Margueron (390 Margueronnais, 1 357 ha dont 262 de bois), 10 km SSE de Sainte-Foy, est limitrophe du département de la Dordogne sur trois côtés, dont à l’est le long du Seignal. Le village est sur la D708; plusieurs châteaux et moulins à vent; 520 ha de vignes et un centre de vacances.

La Roquille (340 Roquillois, 651 ha), 6 km au sud de Sainte-Foy, éparpille ses maisons aux abords de la D708; 125 ha de vignes.

Saint-André-et-Appelles (710 Andrésiens, 1 025 ha dont 410 de vignes) est proche aussi de Sainte-Foy, 4 km au sud sur les collines. Son territoire communal, issu d’une fusion de 1799 entre Appelles à l’ouest et Saint-André-de-Capbeauze à l’est, longe au NO la rive escarpée de la Dordogne, dont un méandre accueille l’ancien port du Pont de la Beauze. L’habitat est dispersé; Appelles n’a plus qu’une ferme, Saint-André est minuscule avec l’église, le hameau le plus étoffé est le Pont de la Beauze, où se trouve la mairie (mais qui n’a pas de pont sur la Dordogne). La D708 passe au NE du finage, que traverse au centre la vallée des Sandaux et qui atteint à l’ouest celle de la Gravouse. La population de la commune augmente lentement depuis 1962 (530 hab.).

Eynesse (600 Eynessois, 759 ha dont 270 de vignes) est à 8 km en aval de Sainte-Foy. Son village est sur la rive de la Dordogne au débouché de la Gravouse. Il conserve une porte de son ancien château fort et bénéficie d’un élargissement de la plaine en aval, alors que le fleuve lèche le coteau en amont sous le château de Picon. Le relief est couvert de vignes, la plaine a de nombreuses serres, et à l’ouest le hameau de la Beysse et le château du Barrail (15e, 16e, 18e s.).
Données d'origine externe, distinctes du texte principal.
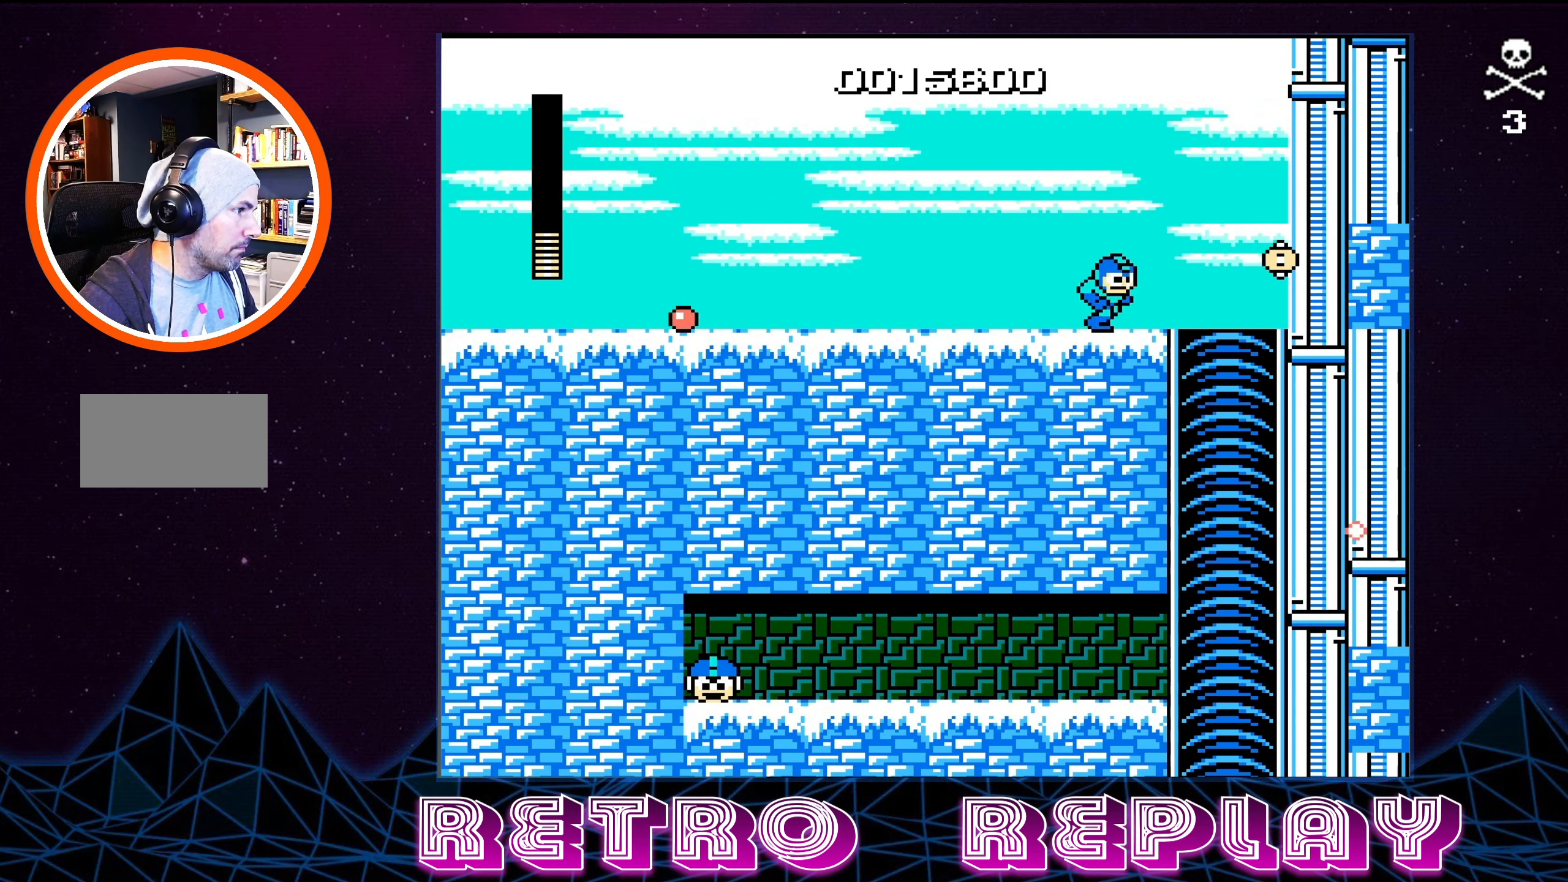
{"buttons": ["DPAD_LEFT"], "events": [[33, "A", "down"], [217, "A", "up"], [483, "DPAD_LEFT", "down"], [483, "DPAD_RIGHT", "up"]]}
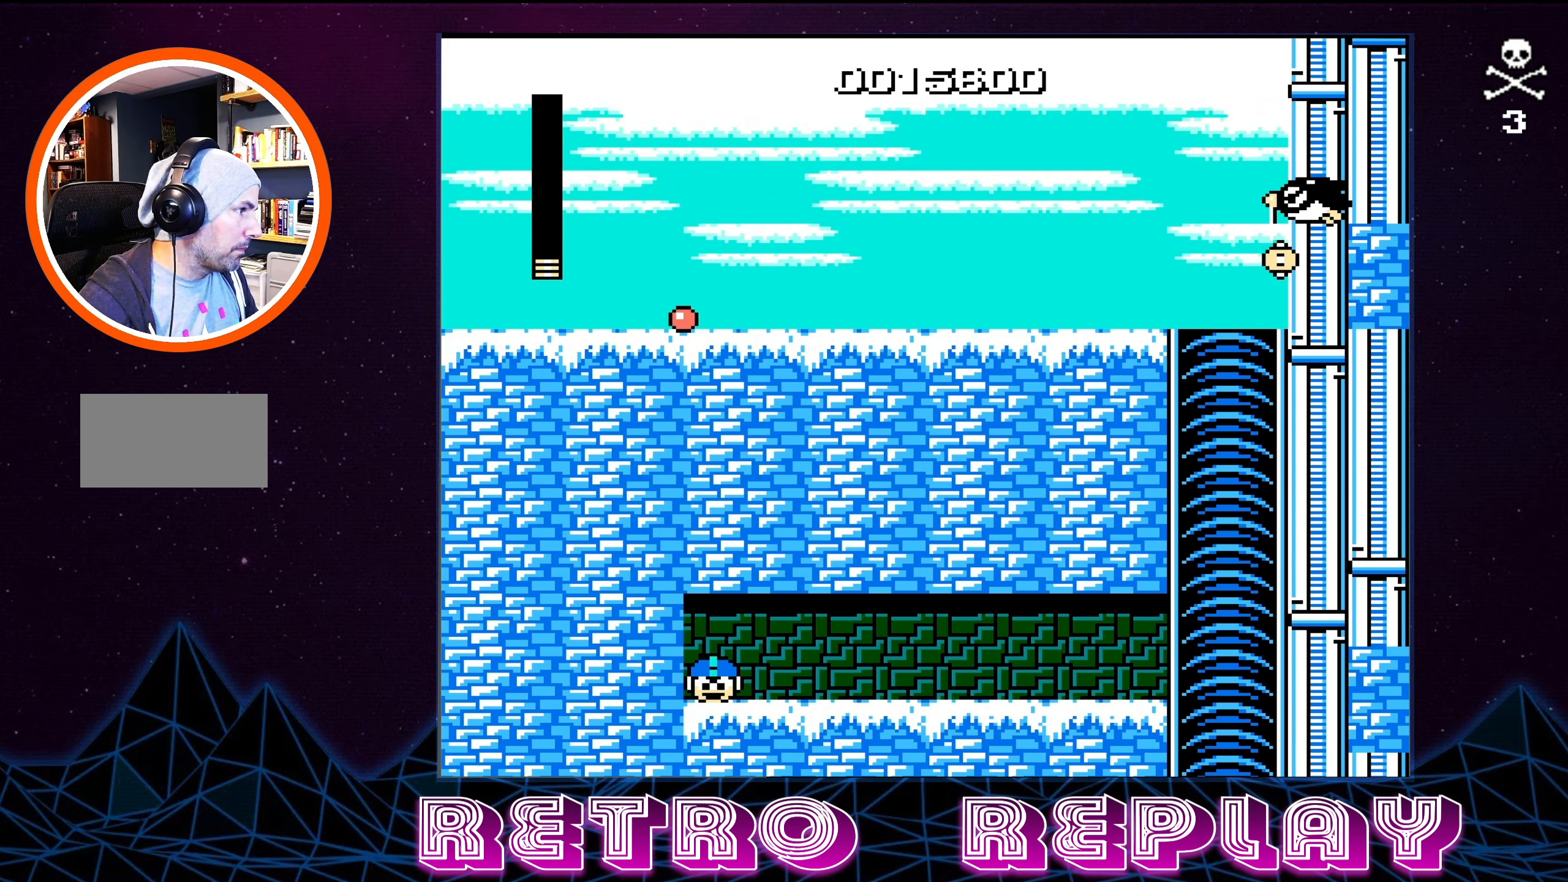
{"buttons": ["A", "DPAD_UP", "DPAD_LEFT"], "events": [[67, "A", "down"], [100, "DPAD_UP", "down"], [283, "A", "up"], [400, "A", "down"]]}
La commune a gagné 100 hab. depuis 1999.

Saint-Avit-de-Soulège (80 Soulégeois, 284 ha), 12 km OSO de Sainte-Foy, est bordée à l’ouest par la Soulège, mais le petit village est sur le rebord du plateau à l’est.

Saint-Quentin-de-Caplong (250 Saint-Quentinois, 1 127 ha dont 650 ha de vignes ), 12 km SO de Sainte-Foy, est une commune d’habitat dispersé, bordée à l’ouest par la Soulège et à l’est par la Gravouse; mairie et église sont à l’angle SO, proches de Caplong.

Caplong (240 Caplonnais, 927 ha dont 500 de vignes), 13 km SO de Sainte-Foy, est aussi bordée par la Soulège à l’ouest; son village est au NO du finage, très viticole et que traverse la D672.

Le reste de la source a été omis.